Given problem a:
Reproduce the passage on theories of professional learning from "Might another distinction" to "to design learning.".

As the author points out, the different theories can be classified according to their focus:

  • On the individual mental processes which learners use or the social context within which the learning occurs.
  • How we learn or what we need to learn.
  • Those driven by empirical evidence and those built from theoretical models.

Might another distinction be the degree to which the learning is externally mandated by our circumstances (professional development?) or internally driven as a result of our passion and desire for self-improvement (professional learning?). In each chapter Philpott considers the implications of each theory for ITE and in some instances we see a degree of tension where the theory has arisen to explain an informal situation (e.g. communities of practice), but is being deployed to design learning opportunities. All of which encourages me to ruminate whether theories/models which have descriptive or explanatory power can be used to design learning.

The one chapter I didn’t mention above is that given over to the work of Michael Eraut and how people learn in workplace settings. Eraut sees the knowledge that people bring to their professional practice being formed from different constituent parts which are developed in different ways. One significant aspect of this is how knowledge is transferred between practitioners and the circumstances needed to facilitate that. This might have something to offer in interrogating what is happening when teachers say they’re learning from each other on Twitter. I definitely want to follow up the Eraut references and explore his work more deeply. (Anyone who uses wave-particle duality as an analogy for knowledge has to be worth reading!)

In bringing the book to a close, the author acknowledges how complex a process professional learning is and contends that

To maximise the value of professional learning opportunities, we need to carefully design them and actively facilitate them.

Which generated in me a degree of tension I need to resolve. I have always associated professional learning as a less formal, more user-driven process, so when I see opportunities being designed or facilitated, that feels to me more like professional development. Either this is a manifestation of a bias I need to acknowledge, or I need greater clarity in distinguishing between professional learning and professional development … or the most likely scenario, I misinterpreted what Philpott is saying!

Philpott, C., 2014. Theories of Professional Learning: A Critical Guide for Teacher Educators. Critical Publishing Ltd, Northwich.

Given problem b:
In the rows, change "elevation (m)" to "altitude (m)" from the line with "country: Puerto Rico" to the line with "name author: Bonpl.", and return only those lines with everything else unchanged.

Available records:
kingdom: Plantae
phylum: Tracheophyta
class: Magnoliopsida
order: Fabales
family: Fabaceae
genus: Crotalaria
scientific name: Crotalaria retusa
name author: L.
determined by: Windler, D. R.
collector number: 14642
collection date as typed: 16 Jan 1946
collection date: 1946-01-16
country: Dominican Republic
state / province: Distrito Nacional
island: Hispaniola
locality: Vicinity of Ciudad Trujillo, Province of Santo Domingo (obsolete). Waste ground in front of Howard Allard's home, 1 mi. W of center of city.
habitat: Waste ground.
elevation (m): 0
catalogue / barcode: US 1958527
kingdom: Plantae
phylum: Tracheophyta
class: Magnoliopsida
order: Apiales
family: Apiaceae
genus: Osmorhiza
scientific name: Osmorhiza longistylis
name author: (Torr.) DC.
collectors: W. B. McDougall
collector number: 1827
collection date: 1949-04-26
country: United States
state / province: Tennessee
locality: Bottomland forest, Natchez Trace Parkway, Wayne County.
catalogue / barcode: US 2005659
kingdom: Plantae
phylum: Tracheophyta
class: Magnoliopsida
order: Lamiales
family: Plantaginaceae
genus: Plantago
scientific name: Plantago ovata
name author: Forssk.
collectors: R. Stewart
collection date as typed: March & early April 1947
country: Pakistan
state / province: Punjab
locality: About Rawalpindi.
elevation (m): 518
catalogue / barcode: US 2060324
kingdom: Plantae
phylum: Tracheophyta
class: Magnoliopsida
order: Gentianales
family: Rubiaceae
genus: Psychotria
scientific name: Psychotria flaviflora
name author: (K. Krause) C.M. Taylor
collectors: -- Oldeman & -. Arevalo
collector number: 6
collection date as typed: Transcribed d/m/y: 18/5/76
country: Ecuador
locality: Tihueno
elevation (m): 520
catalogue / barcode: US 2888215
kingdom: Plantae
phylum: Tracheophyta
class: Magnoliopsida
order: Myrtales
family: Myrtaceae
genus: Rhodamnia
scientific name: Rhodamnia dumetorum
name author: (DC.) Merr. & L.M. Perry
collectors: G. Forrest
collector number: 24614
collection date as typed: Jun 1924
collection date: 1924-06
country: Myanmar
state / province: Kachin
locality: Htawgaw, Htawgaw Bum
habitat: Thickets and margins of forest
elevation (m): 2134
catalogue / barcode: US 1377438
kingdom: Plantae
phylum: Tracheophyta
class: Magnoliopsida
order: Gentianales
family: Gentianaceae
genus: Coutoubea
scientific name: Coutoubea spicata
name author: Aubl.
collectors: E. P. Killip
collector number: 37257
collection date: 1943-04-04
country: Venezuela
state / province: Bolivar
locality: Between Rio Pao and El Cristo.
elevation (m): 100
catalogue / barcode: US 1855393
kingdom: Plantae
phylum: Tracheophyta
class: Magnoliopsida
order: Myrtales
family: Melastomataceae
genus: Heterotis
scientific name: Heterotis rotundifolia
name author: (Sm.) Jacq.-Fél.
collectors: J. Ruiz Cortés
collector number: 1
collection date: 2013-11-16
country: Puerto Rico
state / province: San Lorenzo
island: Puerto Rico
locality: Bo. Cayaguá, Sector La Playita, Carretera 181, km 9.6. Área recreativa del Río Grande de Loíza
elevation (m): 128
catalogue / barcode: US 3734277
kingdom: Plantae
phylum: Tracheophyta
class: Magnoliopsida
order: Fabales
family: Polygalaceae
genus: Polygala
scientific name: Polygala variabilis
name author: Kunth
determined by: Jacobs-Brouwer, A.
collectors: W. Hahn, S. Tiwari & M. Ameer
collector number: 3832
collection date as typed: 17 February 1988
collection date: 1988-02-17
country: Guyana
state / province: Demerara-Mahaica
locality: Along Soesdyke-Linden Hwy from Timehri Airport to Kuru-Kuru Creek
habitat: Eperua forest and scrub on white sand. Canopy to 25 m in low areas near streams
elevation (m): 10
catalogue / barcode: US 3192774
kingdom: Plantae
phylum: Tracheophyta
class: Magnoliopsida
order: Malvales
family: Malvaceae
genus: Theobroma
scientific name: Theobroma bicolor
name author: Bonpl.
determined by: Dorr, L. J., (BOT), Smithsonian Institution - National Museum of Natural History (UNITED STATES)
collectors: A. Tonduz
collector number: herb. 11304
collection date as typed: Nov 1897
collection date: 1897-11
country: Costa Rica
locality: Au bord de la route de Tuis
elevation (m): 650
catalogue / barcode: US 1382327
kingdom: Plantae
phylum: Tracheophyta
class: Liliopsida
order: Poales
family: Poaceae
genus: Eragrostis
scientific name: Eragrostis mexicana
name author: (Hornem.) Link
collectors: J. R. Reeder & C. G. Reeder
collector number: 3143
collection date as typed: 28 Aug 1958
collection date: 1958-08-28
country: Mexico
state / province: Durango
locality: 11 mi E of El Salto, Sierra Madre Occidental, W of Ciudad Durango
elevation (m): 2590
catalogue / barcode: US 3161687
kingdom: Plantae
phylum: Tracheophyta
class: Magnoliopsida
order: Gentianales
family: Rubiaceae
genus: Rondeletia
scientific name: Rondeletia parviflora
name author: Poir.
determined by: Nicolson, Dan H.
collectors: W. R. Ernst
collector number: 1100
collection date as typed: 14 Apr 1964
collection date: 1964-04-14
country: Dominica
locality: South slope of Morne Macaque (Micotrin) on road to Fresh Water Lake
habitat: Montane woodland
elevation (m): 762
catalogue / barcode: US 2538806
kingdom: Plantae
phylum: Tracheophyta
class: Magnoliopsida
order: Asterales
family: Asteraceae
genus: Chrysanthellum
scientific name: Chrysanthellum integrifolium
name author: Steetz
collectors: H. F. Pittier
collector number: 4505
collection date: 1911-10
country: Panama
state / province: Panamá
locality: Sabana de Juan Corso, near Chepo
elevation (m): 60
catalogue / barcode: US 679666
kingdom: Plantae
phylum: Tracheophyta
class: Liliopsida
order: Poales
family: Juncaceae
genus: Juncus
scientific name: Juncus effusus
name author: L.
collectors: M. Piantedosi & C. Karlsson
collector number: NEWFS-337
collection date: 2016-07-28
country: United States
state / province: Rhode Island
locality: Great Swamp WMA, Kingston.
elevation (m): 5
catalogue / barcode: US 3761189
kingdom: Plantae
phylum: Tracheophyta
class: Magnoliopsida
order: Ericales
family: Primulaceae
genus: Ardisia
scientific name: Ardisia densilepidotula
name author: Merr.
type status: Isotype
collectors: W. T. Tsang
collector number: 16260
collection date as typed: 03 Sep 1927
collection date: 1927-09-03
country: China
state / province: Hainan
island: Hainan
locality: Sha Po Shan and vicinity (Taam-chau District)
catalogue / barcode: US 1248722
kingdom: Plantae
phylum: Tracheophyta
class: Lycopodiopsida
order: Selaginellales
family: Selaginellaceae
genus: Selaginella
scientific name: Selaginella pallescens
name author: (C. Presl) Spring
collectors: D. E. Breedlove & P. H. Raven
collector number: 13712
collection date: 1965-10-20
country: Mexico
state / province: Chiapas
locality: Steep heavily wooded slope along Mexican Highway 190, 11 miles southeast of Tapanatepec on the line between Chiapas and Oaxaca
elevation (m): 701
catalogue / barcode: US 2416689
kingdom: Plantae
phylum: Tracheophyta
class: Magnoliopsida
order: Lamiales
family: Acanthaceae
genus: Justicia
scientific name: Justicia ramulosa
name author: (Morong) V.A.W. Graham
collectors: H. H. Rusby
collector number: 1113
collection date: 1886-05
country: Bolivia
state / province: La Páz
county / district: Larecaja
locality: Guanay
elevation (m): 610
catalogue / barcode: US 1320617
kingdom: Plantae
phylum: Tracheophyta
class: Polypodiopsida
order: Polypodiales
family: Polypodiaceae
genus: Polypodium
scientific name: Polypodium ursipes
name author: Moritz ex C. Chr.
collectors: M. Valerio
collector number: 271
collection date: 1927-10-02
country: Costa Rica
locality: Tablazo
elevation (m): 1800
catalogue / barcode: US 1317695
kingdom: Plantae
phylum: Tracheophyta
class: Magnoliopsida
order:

Exercise output a:
Might another distinction be the degree to which the learning is externally mandated by our circumstances (professional development?) or internally driven as a result of our passion and desire for self-improvement (professional learning?). In each chapter Philpott considers the implications of each theory for ITE and in some instances we see a degree of tension where the theory has arisen to explain an informal situation (e.g. communities of practice), but is being deployed to design learning opportunities. All of which encourages me to ruminate whether theories/models which have descriptive or explanatory power can be used to design learning.

Exercise output b:
country: Puerto Rico
state / province: San Lorenzo
island: Puerto Rico
locality: Bo. Cayaguá, Sector La Playita, Carretera 181, km 9.6. Área recreativa del Río Grande de Loíza
altitude (m): 128
catalogue / barcode: US 3734277
kingdom: Plantae
phylum: Tracheophyta
class: Magnoliopsida
order: Fabales
family: Polygalaceae
genus: Polygala
scientific name: Polygala variabilis
name author: Kunth
determined by: Jacobs-Brouwer, A.
collectors: W. Hahn, S. Tiwari & M. Ameer
collector number: 3832
collection date as typed: 17 February 1988
collection date: 1988-02-17
country: Guyana
state / province: Demerara-Mahaica
locality: Along Soesdyke-Linden Hwy from Timehri Airport to Kuru-Kuru Creek
habitat: Eperua forest and scrub on white sand. Canopy to 25 m in low areas near streams
altitude (m): 10
catalogue / barcode: US 3192774
kingdom: Plantae
phylum: Tracheophyta
class: Magnoliopsida
order: Malvales
family: Malvaceae
genus: Theobroma
scientific name: Theobroma bicolor
name author: Bonpl.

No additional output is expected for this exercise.